**Task details:**
How many lines in the data below contain the word "write"? Reply with the number alone.

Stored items
________

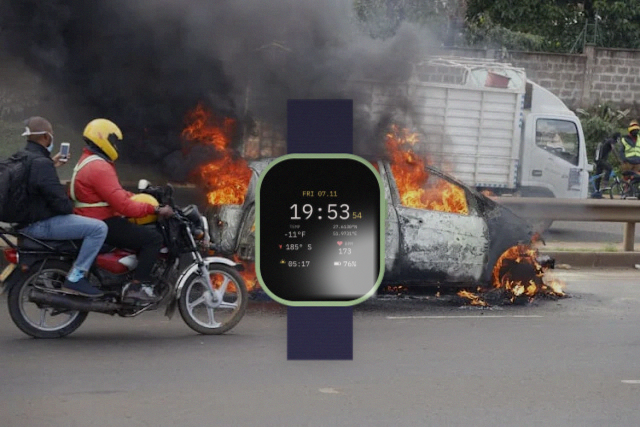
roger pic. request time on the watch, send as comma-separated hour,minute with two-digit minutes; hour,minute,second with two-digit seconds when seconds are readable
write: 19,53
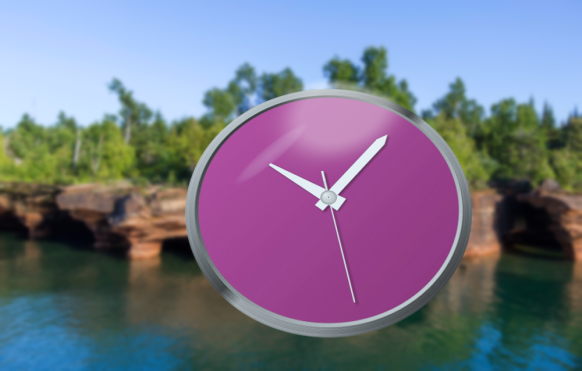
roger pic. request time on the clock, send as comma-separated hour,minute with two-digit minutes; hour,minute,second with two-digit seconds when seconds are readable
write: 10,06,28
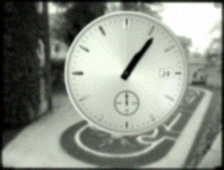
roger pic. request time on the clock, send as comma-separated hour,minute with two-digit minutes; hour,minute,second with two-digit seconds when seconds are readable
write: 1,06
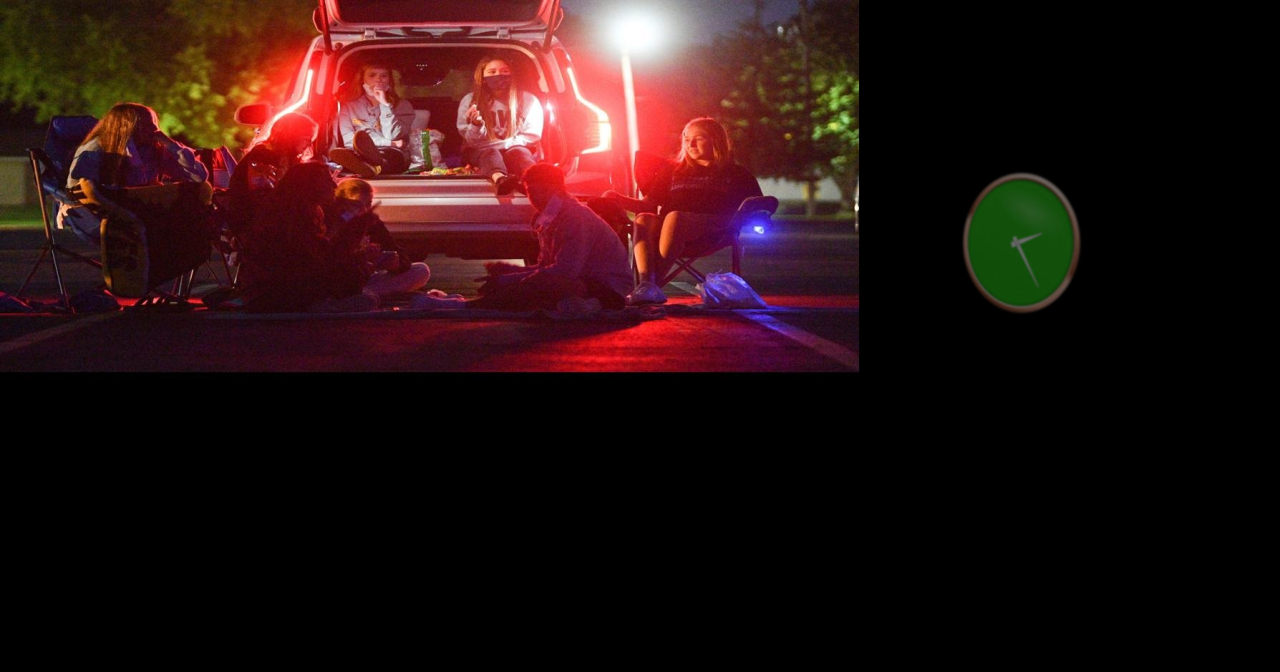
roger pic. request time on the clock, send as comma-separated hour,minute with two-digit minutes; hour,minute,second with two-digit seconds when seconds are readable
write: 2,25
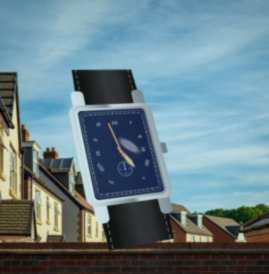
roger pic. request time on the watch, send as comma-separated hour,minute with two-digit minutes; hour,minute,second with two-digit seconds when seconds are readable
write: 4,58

________

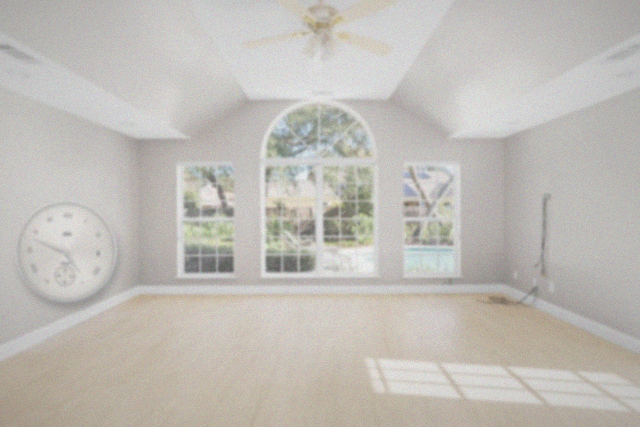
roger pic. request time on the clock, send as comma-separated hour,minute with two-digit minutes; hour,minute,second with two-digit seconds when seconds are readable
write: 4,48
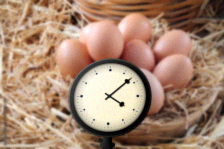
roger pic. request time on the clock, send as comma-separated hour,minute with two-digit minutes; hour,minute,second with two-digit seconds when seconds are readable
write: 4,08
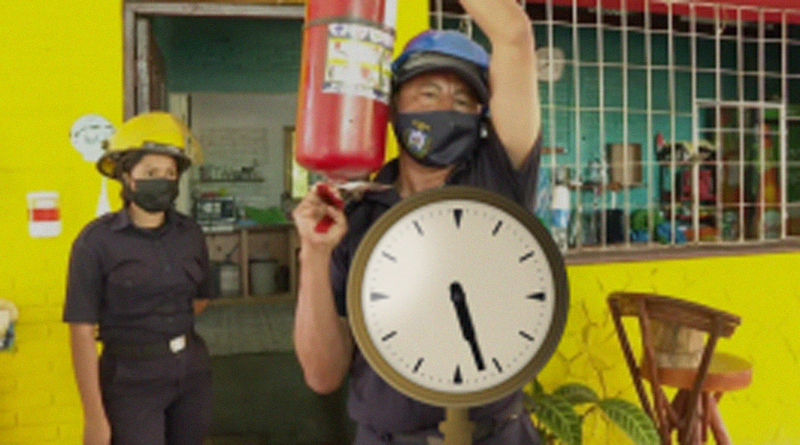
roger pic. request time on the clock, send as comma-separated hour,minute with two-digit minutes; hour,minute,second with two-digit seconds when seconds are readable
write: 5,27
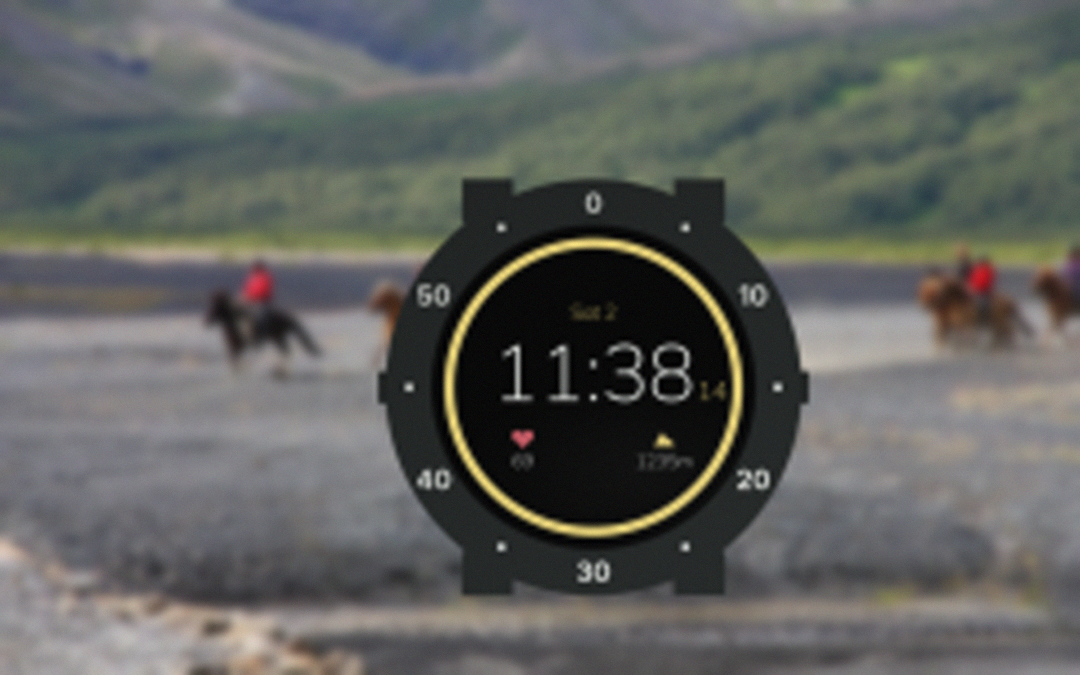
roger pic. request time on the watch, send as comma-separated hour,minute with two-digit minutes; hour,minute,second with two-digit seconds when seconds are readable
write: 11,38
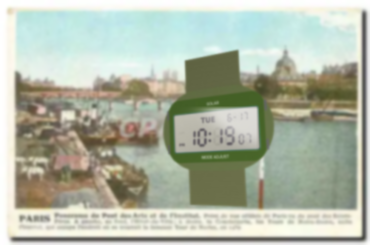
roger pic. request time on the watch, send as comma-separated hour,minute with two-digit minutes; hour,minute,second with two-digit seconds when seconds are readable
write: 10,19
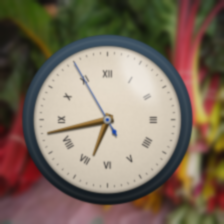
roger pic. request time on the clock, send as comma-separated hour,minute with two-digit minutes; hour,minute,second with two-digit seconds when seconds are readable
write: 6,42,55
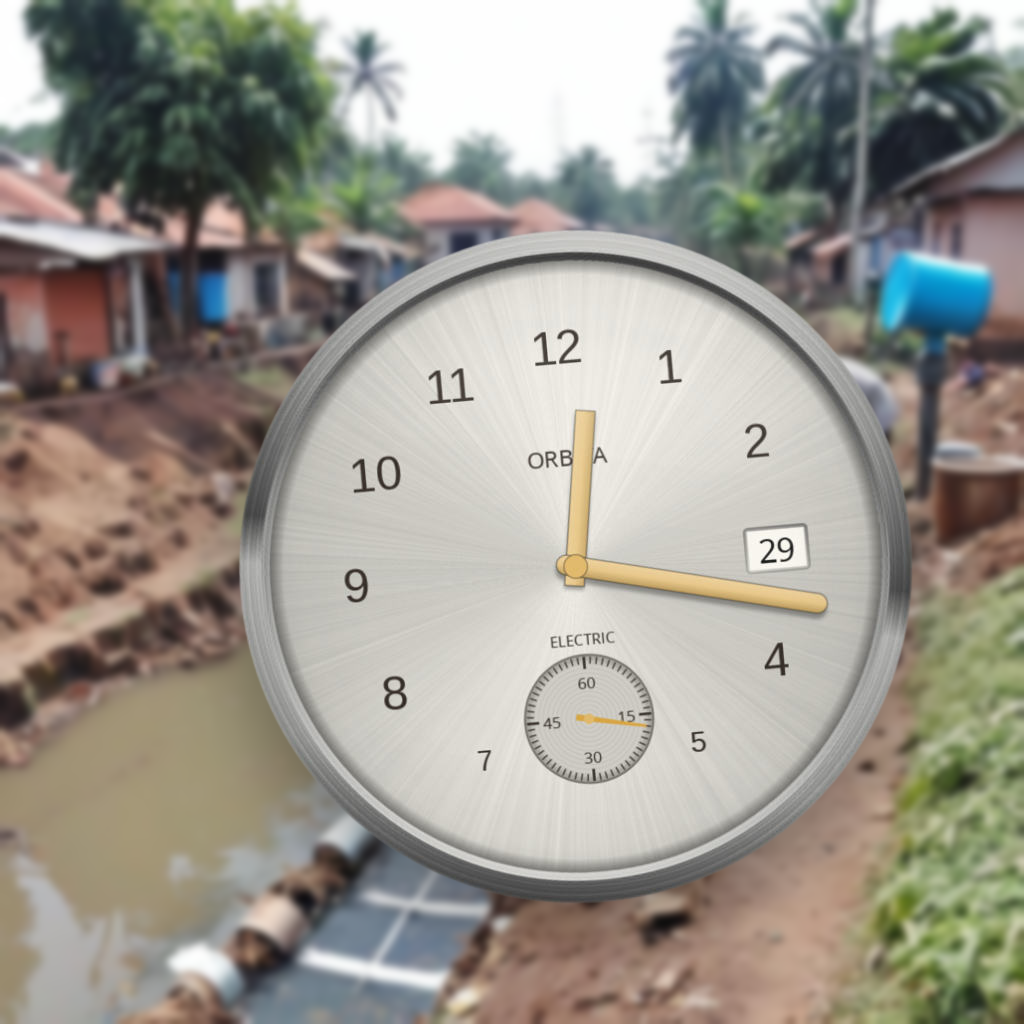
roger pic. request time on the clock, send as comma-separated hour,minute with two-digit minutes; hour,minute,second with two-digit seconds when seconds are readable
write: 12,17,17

________

**Written response:**
12